EXERCISE A:
In the article about Hurricane Katrina, what vehicle of the Bouchon family was submerged in the driveway of their Lakeview home?
EXERCISE B:
Write the next few paragraphs of the article about Hurricane Katrina, picking up right after its last sentence.

SOURCE TEXT:

····················

TWO STREETS, TWO FUTURES: Katrina's Disparate Impact

The Economics of Return

By Blaine Harden
Washington Post Staff Writer
Wednesday, October 19, 2005

NEW ORLEANS -- It was a Thursday, the first of September, just four days after Hurricane Katrina, and floodwater stood seven feet deep in the living room of Robert Bouchon's big brick house on Memphis Street in Lakeview, this city's largest middle-class, white neighborhood.

The Bouchon family, though, had already assembled an interim middle-class life on the outskirts of Houston, where Robert and his wife, Cathy, together with their three young children, had fled in their minivan.

They moved into a furnished two-bedroom apartment in a gated enclave in a suburb called Kingwood. They had enrolled the children in a Roman Catholic primary school similar to the one that was still underwater in Lakeview. They had also called State Farm Insurance to collect on their house and their BMW X3, a three-month-old SUV that was submerged in the driveway back home. They registered online for assistance from the Federal Emergency Management Agency and decided for the sake of family mental health not to watch news coverage of "the craziness" back in New Orleans.

····················

DATA EXCERPTS:
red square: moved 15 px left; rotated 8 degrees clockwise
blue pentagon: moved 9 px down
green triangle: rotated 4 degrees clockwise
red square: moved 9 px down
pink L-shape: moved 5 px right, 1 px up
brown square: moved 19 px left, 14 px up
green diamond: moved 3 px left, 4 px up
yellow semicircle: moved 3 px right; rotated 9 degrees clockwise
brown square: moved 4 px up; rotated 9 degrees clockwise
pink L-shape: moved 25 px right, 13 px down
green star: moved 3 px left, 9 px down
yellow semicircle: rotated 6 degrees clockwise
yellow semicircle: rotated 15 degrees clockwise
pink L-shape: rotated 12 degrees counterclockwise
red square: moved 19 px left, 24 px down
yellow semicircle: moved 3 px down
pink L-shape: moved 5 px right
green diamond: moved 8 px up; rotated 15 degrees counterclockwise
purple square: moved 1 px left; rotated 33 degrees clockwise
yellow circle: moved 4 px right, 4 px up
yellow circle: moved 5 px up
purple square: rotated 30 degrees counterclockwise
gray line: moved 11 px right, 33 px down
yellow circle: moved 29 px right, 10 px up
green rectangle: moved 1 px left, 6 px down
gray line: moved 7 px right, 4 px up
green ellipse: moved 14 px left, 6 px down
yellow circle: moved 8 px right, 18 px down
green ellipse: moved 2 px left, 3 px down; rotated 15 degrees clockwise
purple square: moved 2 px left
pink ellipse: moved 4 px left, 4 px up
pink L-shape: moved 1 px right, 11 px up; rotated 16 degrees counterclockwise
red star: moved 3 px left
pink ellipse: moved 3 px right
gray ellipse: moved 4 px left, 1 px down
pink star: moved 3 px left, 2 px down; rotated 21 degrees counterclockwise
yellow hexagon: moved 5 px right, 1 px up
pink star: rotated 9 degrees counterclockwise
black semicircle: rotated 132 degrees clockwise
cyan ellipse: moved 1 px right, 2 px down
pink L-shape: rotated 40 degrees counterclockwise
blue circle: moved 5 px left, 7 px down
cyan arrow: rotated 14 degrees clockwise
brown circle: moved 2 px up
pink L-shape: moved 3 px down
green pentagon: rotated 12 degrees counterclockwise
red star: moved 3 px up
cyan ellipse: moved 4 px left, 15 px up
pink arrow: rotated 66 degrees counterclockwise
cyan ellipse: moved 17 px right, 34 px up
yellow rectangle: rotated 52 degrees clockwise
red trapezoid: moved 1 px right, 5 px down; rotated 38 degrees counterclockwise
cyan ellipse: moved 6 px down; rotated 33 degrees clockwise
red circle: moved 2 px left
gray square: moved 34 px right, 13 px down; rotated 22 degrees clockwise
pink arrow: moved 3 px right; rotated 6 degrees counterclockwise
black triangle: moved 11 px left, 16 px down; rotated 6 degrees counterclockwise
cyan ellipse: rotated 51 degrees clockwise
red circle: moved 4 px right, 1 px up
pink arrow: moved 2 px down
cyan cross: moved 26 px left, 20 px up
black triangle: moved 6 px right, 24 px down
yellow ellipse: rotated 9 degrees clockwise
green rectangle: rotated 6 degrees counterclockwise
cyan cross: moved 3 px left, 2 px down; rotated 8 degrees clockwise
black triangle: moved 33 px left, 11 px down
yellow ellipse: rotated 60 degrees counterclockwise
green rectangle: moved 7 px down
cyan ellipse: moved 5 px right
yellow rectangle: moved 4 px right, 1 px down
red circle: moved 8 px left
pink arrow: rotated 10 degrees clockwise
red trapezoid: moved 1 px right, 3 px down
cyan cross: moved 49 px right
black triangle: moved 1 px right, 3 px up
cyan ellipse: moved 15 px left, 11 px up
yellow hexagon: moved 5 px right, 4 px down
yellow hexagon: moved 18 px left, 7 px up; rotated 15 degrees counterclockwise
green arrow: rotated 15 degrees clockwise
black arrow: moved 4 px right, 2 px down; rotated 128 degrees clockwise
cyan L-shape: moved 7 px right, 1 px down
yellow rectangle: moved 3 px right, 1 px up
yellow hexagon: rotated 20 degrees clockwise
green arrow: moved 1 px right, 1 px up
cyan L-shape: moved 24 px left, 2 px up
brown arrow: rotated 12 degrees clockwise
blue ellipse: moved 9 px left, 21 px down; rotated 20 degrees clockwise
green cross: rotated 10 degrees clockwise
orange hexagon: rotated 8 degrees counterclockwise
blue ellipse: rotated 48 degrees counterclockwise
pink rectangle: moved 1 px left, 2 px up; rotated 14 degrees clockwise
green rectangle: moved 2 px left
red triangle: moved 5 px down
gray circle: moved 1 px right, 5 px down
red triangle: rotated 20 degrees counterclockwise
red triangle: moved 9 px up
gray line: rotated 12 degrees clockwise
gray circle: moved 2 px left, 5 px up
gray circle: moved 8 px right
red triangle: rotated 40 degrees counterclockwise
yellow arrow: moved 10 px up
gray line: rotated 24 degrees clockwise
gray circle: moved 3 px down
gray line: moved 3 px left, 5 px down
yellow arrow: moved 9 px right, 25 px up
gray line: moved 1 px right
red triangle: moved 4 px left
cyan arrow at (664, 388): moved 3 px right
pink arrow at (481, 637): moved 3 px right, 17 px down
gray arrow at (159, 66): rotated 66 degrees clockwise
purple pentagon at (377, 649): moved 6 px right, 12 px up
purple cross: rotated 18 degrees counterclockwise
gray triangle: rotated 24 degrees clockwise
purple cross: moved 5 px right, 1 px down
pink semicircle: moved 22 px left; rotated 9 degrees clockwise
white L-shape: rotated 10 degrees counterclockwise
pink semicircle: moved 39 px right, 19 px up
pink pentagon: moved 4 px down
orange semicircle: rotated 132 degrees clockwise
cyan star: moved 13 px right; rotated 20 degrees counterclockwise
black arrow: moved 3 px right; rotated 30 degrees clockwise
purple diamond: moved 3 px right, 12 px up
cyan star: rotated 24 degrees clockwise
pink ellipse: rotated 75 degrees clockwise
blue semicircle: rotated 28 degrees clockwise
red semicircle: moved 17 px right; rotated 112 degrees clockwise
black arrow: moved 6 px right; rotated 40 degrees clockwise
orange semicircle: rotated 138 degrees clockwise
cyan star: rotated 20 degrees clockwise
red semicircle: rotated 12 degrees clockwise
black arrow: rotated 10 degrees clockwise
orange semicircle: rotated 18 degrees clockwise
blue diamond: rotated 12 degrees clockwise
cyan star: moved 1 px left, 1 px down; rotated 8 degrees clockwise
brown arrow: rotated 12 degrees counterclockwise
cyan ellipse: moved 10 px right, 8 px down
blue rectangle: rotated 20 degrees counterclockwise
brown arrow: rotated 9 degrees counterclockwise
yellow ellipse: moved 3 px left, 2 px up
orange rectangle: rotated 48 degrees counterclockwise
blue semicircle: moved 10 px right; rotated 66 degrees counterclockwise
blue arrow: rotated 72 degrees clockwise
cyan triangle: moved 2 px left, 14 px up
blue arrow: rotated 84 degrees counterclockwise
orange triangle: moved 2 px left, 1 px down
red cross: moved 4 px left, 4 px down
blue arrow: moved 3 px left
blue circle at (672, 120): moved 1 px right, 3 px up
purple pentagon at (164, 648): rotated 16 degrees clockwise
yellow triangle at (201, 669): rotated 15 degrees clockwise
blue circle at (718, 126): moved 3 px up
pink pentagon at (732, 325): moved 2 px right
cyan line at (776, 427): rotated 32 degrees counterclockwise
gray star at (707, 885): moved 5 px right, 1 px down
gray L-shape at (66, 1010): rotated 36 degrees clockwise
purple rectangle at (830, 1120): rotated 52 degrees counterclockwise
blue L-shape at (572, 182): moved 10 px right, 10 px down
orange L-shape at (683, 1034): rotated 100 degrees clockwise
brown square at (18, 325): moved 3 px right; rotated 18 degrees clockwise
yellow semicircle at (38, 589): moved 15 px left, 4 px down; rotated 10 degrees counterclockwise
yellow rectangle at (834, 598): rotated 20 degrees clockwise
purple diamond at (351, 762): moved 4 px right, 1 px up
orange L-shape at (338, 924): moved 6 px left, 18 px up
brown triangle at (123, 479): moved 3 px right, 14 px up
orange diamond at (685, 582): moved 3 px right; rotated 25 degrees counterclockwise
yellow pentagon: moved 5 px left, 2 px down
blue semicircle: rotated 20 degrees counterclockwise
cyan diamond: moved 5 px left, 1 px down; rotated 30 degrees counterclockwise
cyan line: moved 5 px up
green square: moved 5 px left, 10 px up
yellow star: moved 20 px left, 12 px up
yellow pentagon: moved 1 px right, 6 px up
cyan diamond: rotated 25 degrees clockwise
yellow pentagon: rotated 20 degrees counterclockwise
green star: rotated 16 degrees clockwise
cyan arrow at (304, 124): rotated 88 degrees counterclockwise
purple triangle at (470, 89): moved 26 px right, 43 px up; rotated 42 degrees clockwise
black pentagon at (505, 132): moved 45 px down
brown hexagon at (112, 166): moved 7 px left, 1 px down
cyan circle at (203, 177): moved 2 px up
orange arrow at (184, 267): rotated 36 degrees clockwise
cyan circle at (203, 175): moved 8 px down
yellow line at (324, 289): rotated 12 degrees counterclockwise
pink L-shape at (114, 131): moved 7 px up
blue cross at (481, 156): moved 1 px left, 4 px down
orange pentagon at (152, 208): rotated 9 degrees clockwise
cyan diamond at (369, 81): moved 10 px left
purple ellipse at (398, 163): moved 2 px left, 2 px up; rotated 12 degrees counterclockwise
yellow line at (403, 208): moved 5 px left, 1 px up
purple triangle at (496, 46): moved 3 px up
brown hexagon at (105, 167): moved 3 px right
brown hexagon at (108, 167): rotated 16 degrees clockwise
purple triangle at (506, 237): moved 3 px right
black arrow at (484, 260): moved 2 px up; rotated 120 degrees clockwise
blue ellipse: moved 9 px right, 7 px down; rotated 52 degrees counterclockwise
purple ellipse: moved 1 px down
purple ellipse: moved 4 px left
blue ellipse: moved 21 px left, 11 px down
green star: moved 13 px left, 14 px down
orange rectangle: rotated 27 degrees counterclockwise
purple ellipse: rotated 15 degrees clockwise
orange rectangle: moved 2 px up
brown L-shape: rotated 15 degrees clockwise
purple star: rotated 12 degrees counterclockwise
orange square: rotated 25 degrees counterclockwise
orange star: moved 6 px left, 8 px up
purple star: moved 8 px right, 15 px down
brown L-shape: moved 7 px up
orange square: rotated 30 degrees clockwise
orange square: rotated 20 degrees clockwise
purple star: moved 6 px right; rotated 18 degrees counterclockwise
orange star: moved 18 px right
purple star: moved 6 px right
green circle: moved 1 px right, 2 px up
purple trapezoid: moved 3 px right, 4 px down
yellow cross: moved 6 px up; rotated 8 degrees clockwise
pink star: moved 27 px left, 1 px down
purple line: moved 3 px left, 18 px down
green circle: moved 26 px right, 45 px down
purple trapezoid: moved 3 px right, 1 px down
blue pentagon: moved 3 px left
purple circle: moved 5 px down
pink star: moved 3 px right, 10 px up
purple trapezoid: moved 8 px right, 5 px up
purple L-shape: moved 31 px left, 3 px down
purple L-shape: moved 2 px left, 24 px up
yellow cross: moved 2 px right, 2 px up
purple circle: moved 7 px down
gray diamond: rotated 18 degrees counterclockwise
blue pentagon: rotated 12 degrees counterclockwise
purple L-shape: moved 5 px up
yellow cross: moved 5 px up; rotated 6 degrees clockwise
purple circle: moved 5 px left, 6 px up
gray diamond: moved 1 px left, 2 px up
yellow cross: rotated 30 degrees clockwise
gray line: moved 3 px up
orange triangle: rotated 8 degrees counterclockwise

····················

EXERCISE RESULT A:
Their BMW X3, a three-month-old SUV.

EXERCISE RESULT B:
"Everything was out of control, so we just kind of put on blinkers to our little Kingwood experience," Bouchon, 43, a soft-spoken structural engineer, said in a recent interview as he sat on a sofa in his Houston apartment.

When Katrina blew in and levees gave way, the high water, in many neighborhoods, was colorblind and classless. It clobbered Lakeview, a leafy and serene white area where longtime residents cannot remember serious flooding, as cruelly as the Lower Ninth Ward, a black neighborhood with a long, dismal history of high water.

But in New Orleans, where affluent whites live high and working-class blacks live low, the privileges of neighborhood quickly asserted themselves. For many, race and class predicted patterns of escape, dictating whether flight would be a nervous drive out of town or a caged week of torment and humiliation.

These days, as planners and politicians look ahead, many realize that the future of this city, which before the storm was more than two-thirds black and nearly one-third poor, swings on two simple questions:

Are residents coming home? If so, which ones?

It now appears that long-standing neighborhood differences in income and opportunity -- along with resentment over the ghastly exodus -- are shaping the stalled repopulation of this mostly empty city.

On the same day the Bouchons moved into the apartment in Houston, Ora Goines, 59, a retired hospital secretary, remained mired in chaos here, together with her daughter, her son-in-law and her two grandchildren, who are 13 and 2.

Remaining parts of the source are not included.